**TASK DESCRIPTION**
Pictures don't belong in the copy; print all the records exactly.

**RECORD EXTRACTS**
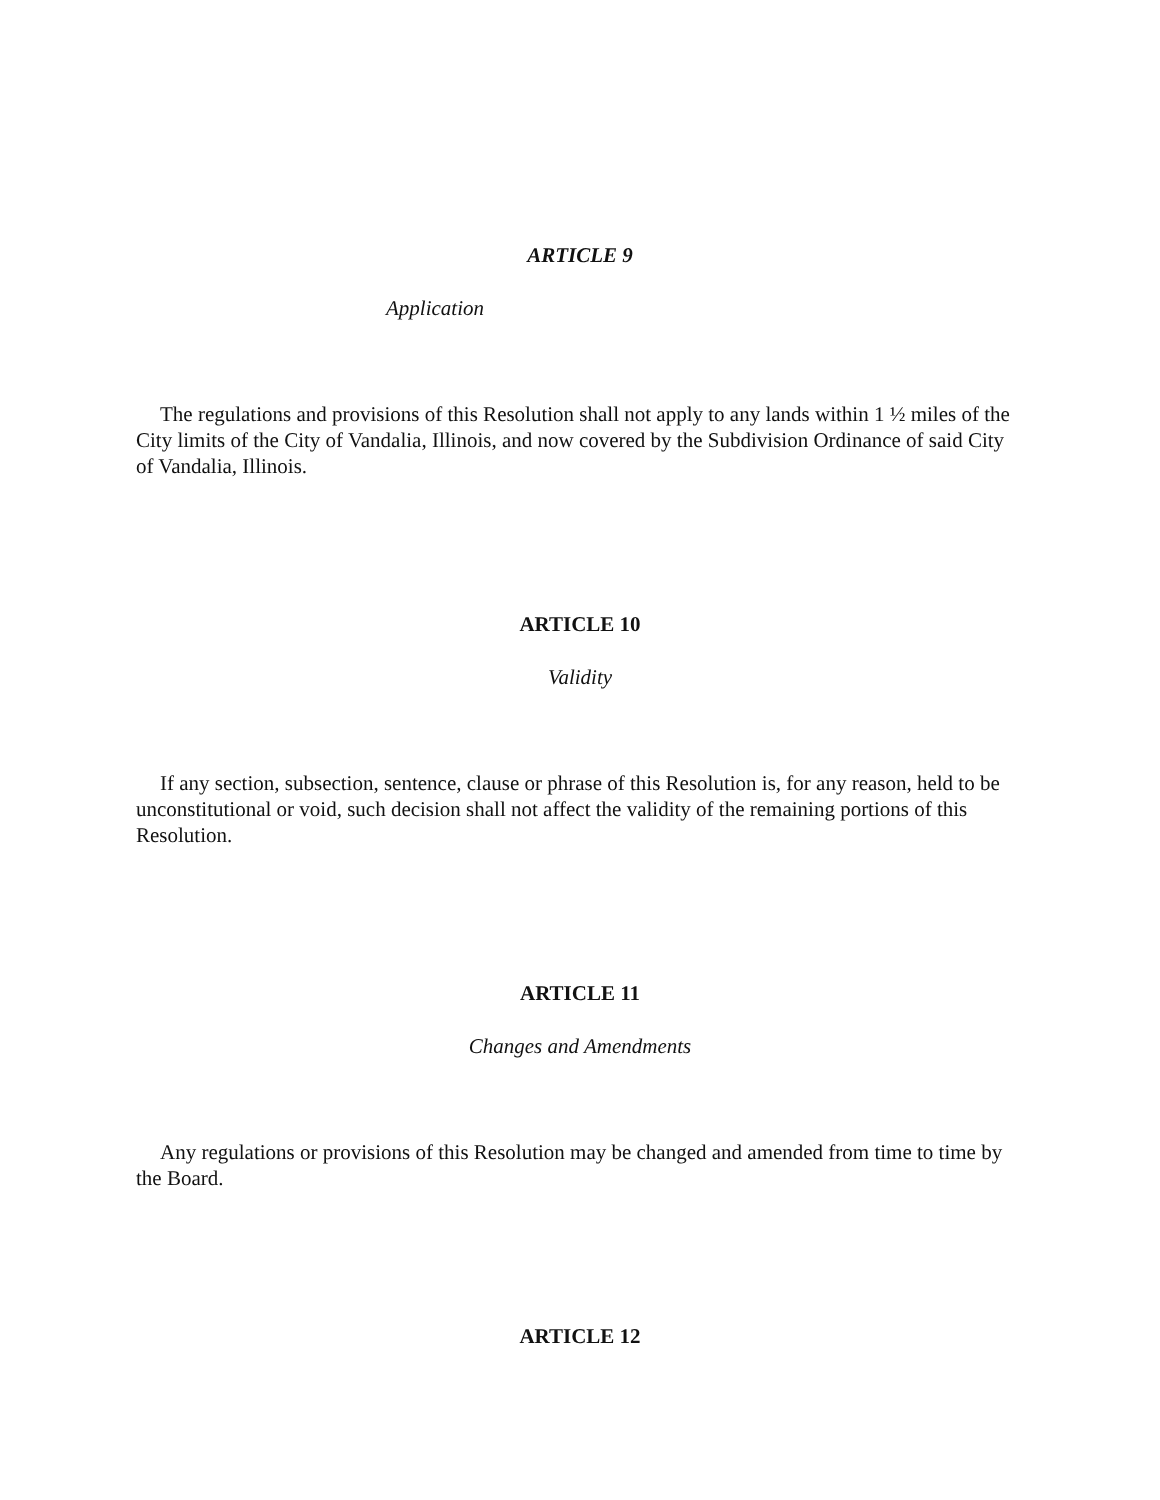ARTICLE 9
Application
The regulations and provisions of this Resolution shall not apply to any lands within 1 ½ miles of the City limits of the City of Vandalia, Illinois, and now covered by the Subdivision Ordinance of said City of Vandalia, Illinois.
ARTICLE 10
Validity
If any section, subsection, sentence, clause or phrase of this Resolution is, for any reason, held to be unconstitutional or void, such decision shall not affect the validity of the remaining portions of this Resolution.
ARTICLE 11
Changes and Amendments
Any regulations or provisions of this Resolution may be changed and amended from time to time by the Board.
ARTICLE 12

**RESPONSE TO THIS TASK**
ARTICLE 9
Application
The regulations and provisions of this Resolution shall not apply to any lands within 1 ½ miles of the City limits of the City of Vandalia, Illinois, and now covered by the Subdivision Ordinance of said City of Vandalia, Illinois.
ARTICLE 10
Validity
If any section, subsection, sentence, clause or phrase of this Resolution is, for any reason, held to be unconstitutional or void, such decision shall not affect the validity of the remaining portions of this Resolution.
ARTICLE 11
Changes and Amendments
Any regulations or provisions of this Resolution may be changed and amended from time to time by the Board.
ARTICLE 12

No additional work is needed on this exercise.